*Zu bearbeiten*:
1. Schreibe aus dem Text über die Wasserspringerin Uschi Freitag den Abschnitt von „Ihre Titelsammlung im“ bis „die Neptun-Athletin zurück.“ wortgetreu ab.
2. Führe den Text über die Wasserspringerin Uschi Freitag nach seinem letzten Satz weiter.

*Ausgewählter Textauszug*:

Aachen. 2004 war Uschi Freitag erstmals bei der Sportlerwahl nominiert, seitdem gehört die Wasserspringerin des SV Neptun zu den Stammgästen. Mit viel Fleiß hat sich die 20-Jährige, die in Sittard im vierten Semester Deutsch auf Lehramt studiert, in die Medaillenränge gearbeitet.
Ihre Titelsammlung im Jahr 2009 kann sich sehen lassen. Bei den Deutschen Meisterschaften im Winter in Berlin wurde sie in der Offenen Klasse Zweite vom 1m Brett und auch vom Drei-Meter-Brett.
Im Sommer bei den Titelkämpfen in Aachen gewann sie Gold vom Drei-Meter-Brett und sicherte sich damit ihren Startplatz bei der WM in Rom. «Die Weltmeisterschaften waren schon das Highlight, obwohl es sportlich saudoof gelaufen ist», blickt die Neptun-Athletin zurück.

*Bereitgestelltes Material*:
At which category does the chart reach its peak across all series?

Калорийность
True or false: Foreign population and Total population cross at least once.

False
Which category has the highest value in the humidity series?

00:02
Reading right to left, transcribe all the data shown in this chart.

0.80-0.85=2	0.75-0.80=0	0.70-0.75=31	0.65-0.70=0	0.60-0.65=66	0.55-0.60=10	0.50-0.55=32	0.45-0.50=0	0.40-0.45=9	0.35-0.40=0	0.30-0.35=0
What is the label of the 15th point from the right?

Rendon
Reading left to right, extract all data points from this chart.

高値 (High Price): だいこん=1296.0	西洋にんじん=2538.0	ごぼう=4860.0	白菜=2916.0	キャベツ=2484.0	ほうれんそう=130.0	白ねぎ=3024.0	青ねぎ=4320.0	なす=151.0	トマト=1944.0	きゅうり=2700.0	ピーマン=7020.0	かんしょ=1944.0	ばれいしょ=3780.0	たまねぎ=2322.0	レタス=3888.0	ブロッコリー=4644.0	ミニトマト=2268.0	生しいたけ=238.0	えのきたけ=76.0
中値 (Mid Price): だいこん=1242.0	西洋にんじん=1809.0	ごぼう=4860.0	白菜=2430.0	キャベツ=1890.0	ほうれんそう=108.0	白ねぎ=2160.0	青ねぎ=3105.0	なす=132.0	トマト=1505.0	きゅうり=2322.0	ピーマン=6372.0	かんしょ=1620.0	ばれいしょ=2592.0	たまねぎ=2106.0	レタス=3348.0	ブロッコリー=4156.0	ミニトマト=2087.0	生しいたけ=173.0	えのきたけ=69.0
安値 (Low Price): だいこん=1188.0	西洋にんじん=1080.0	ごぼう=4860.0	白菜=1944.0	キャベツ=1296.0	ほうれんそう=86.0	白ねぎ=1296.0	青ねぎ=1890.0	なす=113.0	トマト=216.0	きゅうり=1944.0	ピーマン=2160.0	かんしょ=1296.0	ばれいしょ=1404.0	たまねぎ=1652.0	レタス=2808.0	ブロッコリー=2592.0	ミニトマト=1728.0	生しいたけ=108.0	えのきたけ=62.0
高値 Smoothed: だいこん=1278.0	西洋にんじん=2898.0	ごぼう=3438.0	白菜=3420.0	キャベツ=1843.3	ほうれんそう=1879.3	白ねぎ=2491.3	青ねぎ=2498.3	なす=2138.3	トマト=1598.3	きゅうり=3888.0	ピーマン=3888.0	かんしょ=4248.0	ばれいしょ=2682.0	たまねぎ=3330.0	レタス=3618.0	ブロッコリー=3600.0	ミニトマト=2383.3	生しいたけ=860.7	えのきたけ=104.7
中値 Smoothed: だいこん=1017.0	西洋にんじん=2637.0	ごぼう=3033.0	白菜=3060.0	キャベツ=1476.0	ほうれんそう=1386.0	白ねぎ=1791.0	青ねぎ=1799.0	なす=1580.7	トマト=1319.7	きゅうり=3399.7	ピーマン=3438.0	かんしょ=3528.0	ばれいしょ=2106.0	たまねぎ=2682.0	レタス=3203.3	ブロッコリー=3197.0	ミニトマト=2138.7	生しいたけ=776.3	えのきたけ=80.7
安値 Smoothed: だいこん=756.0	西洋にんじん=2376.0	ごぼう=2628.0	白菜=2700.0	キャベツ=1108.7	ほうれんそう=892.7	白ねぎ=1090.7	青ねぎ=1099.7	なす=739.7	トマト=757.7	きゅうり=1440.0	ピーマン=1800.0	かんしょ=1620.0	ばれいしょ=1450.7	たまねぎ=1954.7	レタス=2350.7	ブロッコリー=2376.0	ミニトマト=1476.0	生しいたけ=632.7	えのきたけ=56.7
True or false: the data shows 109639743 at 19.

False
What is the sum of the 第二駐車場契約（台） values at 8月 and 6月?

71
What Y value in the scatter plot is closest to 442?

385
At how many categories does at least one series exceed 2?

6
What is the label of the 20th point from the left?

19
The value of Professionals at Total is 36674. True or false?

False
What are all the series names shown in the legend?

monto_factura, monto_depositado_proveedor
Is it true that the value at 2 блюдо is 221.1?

*Lösungen*:
1.
Ihre Titelsammlung im Jahr 2009 kann sich sehen lassen. Bei den Deutschen Meisterschaften im Winter in Berlin wurde sie in der Offenen Klasse Zweite vom 1m Brett und auch vom Drei-Meter-Brett.
Im Sommer bei den Titelkämpfen in Aachen gewann sie Gold vom Drei-Meter-Brett und sicherte sich damit ihren Startplatz bei der WM in Rom. «Die Weltmeisterschaften waren schon das Highlight, obwohl es sportlich saudoof gelaufen ist», blickt die Neptun-Athletin zurück.

2.
In der Vorbereitung zu ihrem Lieblingssprung, dem zweieinhalbfachen Auerbachsalto, rutschte sie vom Brett. «Wie das passieren konnte, weiß ich heute noch nicht, ich war nicht übernervös, hatte nur das ganz normale Kribbeln», schmunzelt sie. Durch die Nullwertung landete sie bei ihrer WM-Premiere nur auf dem 26. Platz.
Für 2010 hat sich die Studentin viel vorgenommen. Bei der DM in Leipzig im Februar möchte sie von beiden Brettern triumphieren. Uschi Freitag bedauert jedoch den Termin über Karneval. „Schade, ich liebe Karneval, da kann man drei Tage so richtig schön verrückt sein.»